START Text
A cruise designed for people who follow low-carbohydrate diets is teaching passengers the eating approach one woman says helped her lose weight — and keep it off — after decades of trying.

Debbie Hubbs, 73, of Arizona, helped create the Low Carb Cruise after low-carb eating jump-started her weight loss. 

Hubbs said this type of eating is “the only thing that ever worked for me.”

“For the last 40, 50 years, that’s what’s made me feel healthy and strong,” Hubbs told Fox News Digital. “I’m 73 years old, and I’m still scuba diving.”

The annual cruise began after Hubbs met a woman in an online weight-loss chat room in 2008.

The two discovered they both enjoyed cruises and decided to invite other members of their online community to join them on one.

One of the members was a blogger with contacts in the ketogenic network. He offered to recruit speakers for the cruise and to speak himself.

About 30 people joined the first Low Carb Cruise. Last year, there were more than 360 people sailing to Alaska.

The Low Carb Cruise has sailed 20 times. The company partners with a large cruise company that has “great conference spaces.” Recently, most of the sailings have been on Royal Caribbean.

The sailings feature seminars that focus on reducing carbohydrates rather than following one specific low-carb plan.
END Text
START Source material
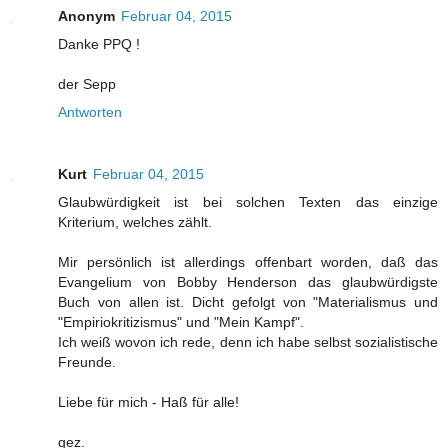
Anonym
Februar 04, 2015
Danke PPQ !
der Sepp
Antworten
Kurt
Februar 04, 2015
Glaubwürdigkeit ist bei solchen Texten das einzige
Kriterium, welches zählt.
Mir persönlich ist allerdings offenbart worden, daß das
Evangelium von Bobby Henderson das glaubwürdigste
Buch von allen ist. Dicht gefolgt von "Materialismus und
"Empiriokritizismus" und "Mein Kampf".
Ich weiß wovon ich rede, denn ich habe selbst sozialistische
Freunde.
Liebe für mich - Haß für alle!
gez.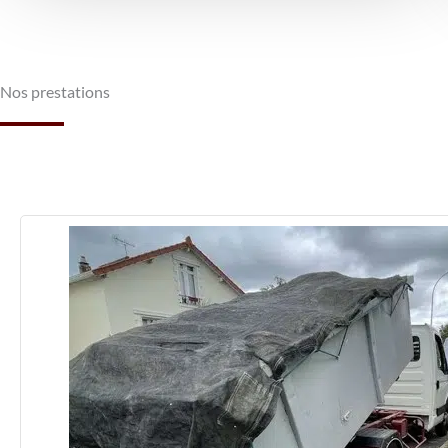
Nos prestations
END Source material
START Source material
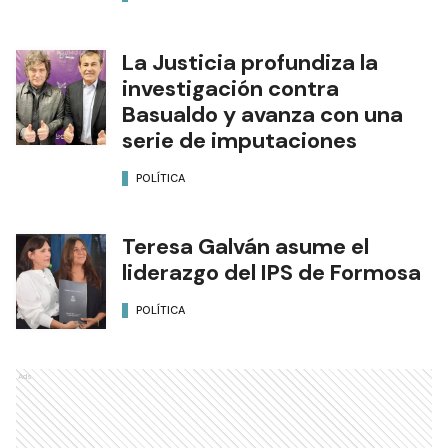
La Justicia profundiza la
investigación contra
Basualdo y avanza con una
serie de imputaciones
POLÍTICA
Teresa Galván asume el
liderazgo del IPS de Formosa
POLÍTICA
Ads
END Source material
START Source material
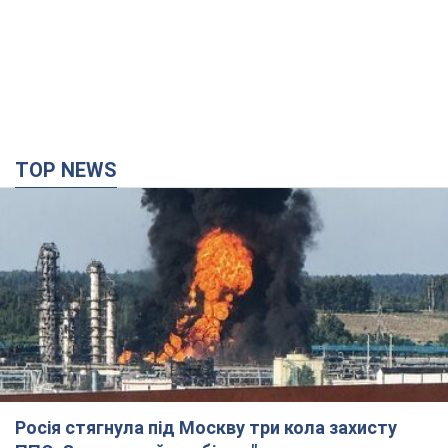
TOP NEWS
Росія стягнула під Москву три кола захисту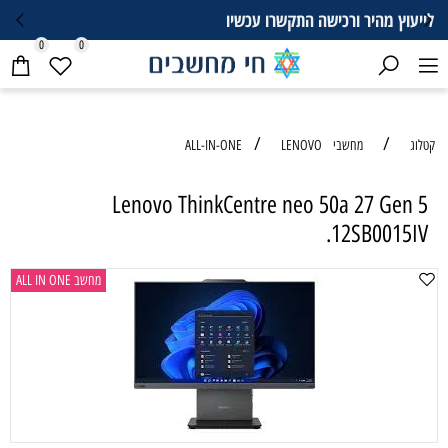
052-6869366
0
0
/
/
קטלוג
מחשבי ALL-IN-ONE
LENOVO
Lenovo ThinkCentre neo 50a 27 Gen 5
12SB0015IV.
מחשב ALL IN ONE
END Source material
◆ **Parts of the exercise**
A - Answer these questions from the low-carb cruise article:
(i) In what year did Hubbs meet a woman in an online weight-loss chat room?
(ii) How many people joined the first Low Carb Cruise?
(iii) On which cruise line have most recent sailings taken place?
B - Carry on the article about the low-carb cruise, starting after its last sentence.
None of the extracted page text data is needed.

◆ **Answers per task**
A -
(i) 2008
(ii) About 30
(iii) Royal Caribbean

B -
Hubbs said she was first exposed to low-carb eating in the 1970s through the Atkins diet. She said the approach helped her lose weight she gained after giving birth to seven children.

The most recent Low Carb Cruise featured a talk by an oncologist about diets and cancer, one by a cardiologist about metabolic and heart health and another by an internal-medicine physician on conquering food addiction.

Passengers eat meals together and take part in group activities throughout the trip.

Hubbs said, “We play together, we dance together. We have costume parties together. It’s like sailing with friends and family.”

The cruise attracts both newcomers and repeat attendees, Hubbs said.

She said the Low Carb Cruise has drawn people from Iceland, South Africa, Australia, New Zealand, Mexico and Europe.

Michelle Hall, a Low Carb Cruise committee member who also lives in Arizona, said many passengers are familiar with the frustration of trying diet after diet.

“I was on my first diet when I was nine,” Hall told Fox News Digital. “I had weight issues basically my entire life. I did everything through my teen years. You name it, I did it.”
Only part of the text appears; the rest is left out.